U.S. Senate Minority Leader Mitch McConnell says he supports letting individual school districts in Kentucky decide whether to have an indoor mask mandate to limit the spread of COVID-19. His remarks come as the GOP-controlled state legislature is considering bills in a special session to eliminate the state board of education’s universal mask mandate.
McConnell, during a visit with the Rotary Club of Paducah, said he’s spoken with leaders of the state general assembly, and believes it’s wise to put the decision of school mask mandates in the hands of school boards and those more directly educating students.
“However they can work this out without, I think, the government sort of being the dictator of all this seems to me to be the best way forward,” McConnell said.
McConnell’s remarks echo comments he made in late August, saying he would like to leave the issue of vaccine mandates and mask mandates to school boards and employers.
The Centers for Disease Control and Prevention recommends that schools mandate universal indoor masking for students, teachers, and staff — regardless of vaccination status — due to the spread of the delta variant of COVID-19. Regional pediatricians say the new variant is infecting more children and teenagers and making more of them severely sick and hospitalized.
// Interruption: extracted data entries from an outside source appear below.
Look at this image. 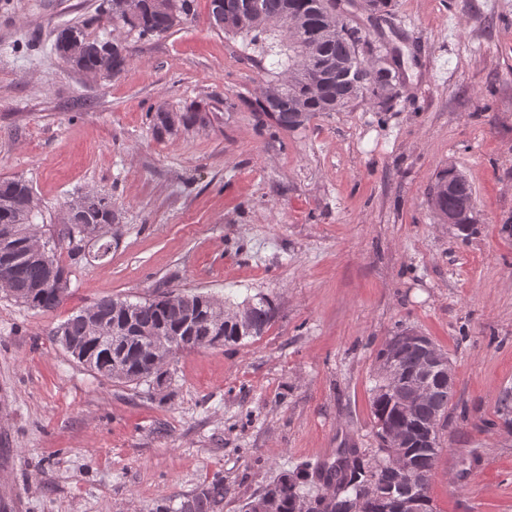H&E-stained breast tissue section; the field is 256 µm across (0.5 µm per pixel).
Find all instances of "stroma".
I'll list each match as a JSON object with an SVG mask.
<instances>
[{
  "label": "stroma",
  "mask_w": 512,
  "mask_h": 512,
  "mask_svg": "<svg viewBox=\"0 0 512 512\" xmlns=\"http://www.w3.org/2000/svg\"><path fill=\"white\" fill-rule=\"evenodd\" d=\"M103 0H0V179L32 189L46 233L68 202L109 196L119 239L89 244L69 293L39 312L0 293V486L24 512H153L224 478V512L343 448L379 446L376 356L414 328L444 350L455 392L429 483L434 512H512V0H393L351 24L400 59L388 105L258 125L269 76L216 28L211 0L152 39ZM78 25L132 58L87 77L53 52ZM207 121L156 137L148 115ZM455 167L476 209L463 232L430 203ZM268 297L264 332L180 352L159 390L99 378L53 329L103 297Z\"/></svg>",
  "instance_id": "obj_1"
}]
</instances>
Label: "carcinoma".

The Republican senator also urged Kentuckians to promote the COVID-19 vaccines to those who are unvaccinated to help end the ongoing pandemic.
“I think it’s important to keep repeating one thing that’s not a rumor. Not a theory. But a fact: 90% of the people in the hospital in McCracken County, across Kentucky, and across the nation are unvaccinated,” McConnell said.
When asked by WKMS News about politicians in other states and in Kentucky who have raised doubts about the COVID-19 vaccines, McConnell said he could only speak for himself in advocating for the shots.
In his speech given to the local Rotary Club, McConnell had also said the COVID-19 vaccine rollout had been complicated because many opinions expressed about the vaccines are “nonsense.”
The delta variant of COVID-19 continues to rapidly spread across Kentucky, straining capacity at hospitals in Paducah and elsewhere in the state. Kentucky recorded more than 30,000 new COVID-19 cases last week, the most cases in a single week since the beginning of the pandemic. As of Wednesday in Kentucky, 2,424 people are hospitalized with COVID-19, 674 are in the intensive care unit and 431 are on a ventilator. Thirty deaths were reported on Wednesday, one of those a 15-year-old high school student from Shelby County.
“At our core, we’ve been an opportunity society. I think that is threatened by what I think is the biggest, most outrageous attempt to turn us into a socialist country I’ve ever seen,” McConnell said.
He specifically zeroed in on a part of the infrastructure proposal that would tax appreciated assets upon death, something that he characterized as a detriment to farms and businesses trying to pass down estates to the next generation of family.
“I think of all the things they’re trying to do. That’s the hardest one to sell,” McConnell said. “That is a dramatic step in the direction of literally confiscating your property at death. I think it is an outrage.”